Epouvantable.
Tous les défauts déjà spectaculaires du précédent, multipliés par dix.
L’Entité, antagoniste au-delà des genres— ni un adversaire de thriller, ni de SF, ni de fantastique, dépourvu d’attributs clairs et de parti-pris d’écriture ou de mise en scène. Cette volonté d’absolutiser la menace, de la faire exister au-delà de tous les carcans, achève de complètement la diluer. Rien de valable, ni thématiquement (éternels poncifs de philo de Terminale L sur le libre arbitre), ni même diégétiquement pour pimenter l’intrigue : c’est uniquement le risque de la fin du monde, et mon Dieu comme personne dans ce film de trois heures ne rate la moindre occasion de le répéter. J’ai un peu galéré à cerner le pourquoi, au-delà d’une immense paresse intellectuelle, de cette menace quasi-spirituelle dans un tel univers. En fait c’est limpide : l’Entité est tout simplement le Lucifer du démiurge Hunt.
Hunt lutte lui aussi au-delà des dogmes, idéologies et frontières, au-delà de tous les cadres possibles et imaginables. Il lutte surtout dans un univers complètement mort, sans société, sans strates ni contrastes. Un monde qui se résume à des conversations à six ou sept d’un décor à un autre.
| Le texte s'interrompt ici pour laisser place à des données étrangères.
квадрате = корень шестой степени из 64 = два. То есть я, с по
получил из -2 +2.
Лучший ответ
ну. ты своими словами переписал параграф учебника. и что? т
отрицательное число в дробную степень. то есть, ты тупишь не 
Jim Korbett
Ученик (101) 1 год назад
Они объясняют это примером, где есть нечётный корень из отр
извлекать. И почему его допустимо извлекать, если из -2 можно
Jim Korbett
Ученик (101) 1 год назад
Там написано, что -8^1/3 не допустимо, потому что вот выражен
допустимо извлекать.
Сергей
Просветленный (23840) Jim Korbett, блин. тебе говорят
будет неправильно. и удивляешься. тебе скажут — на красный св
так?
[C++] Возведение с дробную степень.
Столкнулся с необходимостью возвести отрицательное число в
Souvenez-vous de MI:III et toute la séquence pour intercepter et remplacer Davian. Le jeu constant d’enjeux dans les enjeux, la sensation de suivre l’équipe alors qu’elle a les mains dans le cambouis et que le temps et l’étau se resserrent, les petits détails millimétrés qui contribuent au coup de maître final… Ici, le coup de maître, c’est Hunt, rien que Hunt, qui est d’ailleurs omniprésent— Hunt ou plutôt Cruise qui a phagocyté son personnage dans un film où il se suffit à lui-même, façon Kevin Costner dans les années 90. Démiurge du film chargé de corriger son erreur suprême, cet enfant rebelle né de ses choix, qui en incarne tout l’opposé, qui finit à la l’état de lumière emprisonnée. Hunt est son propre messie. Son propre prophète. TriniTom. Every soul on earth is his responsibility. Glauque.
A vrai dire, c’est surtout la narration qui pèche. Un fond glauque et gênant avec une forme pêchue de blockbuster qui tabasse, je prends. Mais non. C’est une putain de pièce de théâtre, on passe de scènes en scènes dans lesquelles tout le monde explique ce qui va se passer, avec en plus des flashforwards pour illustrer de manière redondante, tandis que d’autres posent des questions pour obtenir encore plus d’explications et de détails. Surécrit, surligné, sursignifié. Narration statique. Figée. Morte.
Mort comme donc le monde que Cruise est censé sauver, qu’on ne voit, ni ne sent jamais. Armaggeddon avait ses inserts d’Americana rockwellisante pour faire vivre le truc. Ici on a la masse, comme d’habitude. Susceptible d’être manipulée, qui doit toujours être protégée d’elle-même par une élite héroïque, courageuse physiquement, droite moralement. Et quand cette masse n’est pas manipulée, donc complice, elle n’est bonne qu’à servir de couverture à cette même élite qui s’y fond. On est vraiment dans quelque chose d’ouvertement anti-social. Fascinant à quel point le public se gorge d’un reflet de lui-même chargé de reproches mais aussi de bienveillance paternaliste mais toujours lointaine : for the ones we never meet, indeed. Quitte à faire du meta sur Cruise, autant aller jusqu'au bout et deviser sur le fantasme bizarre d'une célébrité d'être inconnue, invisible et bienveillante dans l'ombre, alors que sa réalité, pour des raisons qu'on ne rabachera pas, se situe vraisemblablement à l'exact opposé. Ca marche aussi. Des séquences spectaculaires par moments. Et Angela Bassett, quelle MILF.
Le pire de la série, talonné par le précédent. Nul sur la forme, complètement dérangé sur le fond.
_________________ Looks like meat's back on the menu, boys!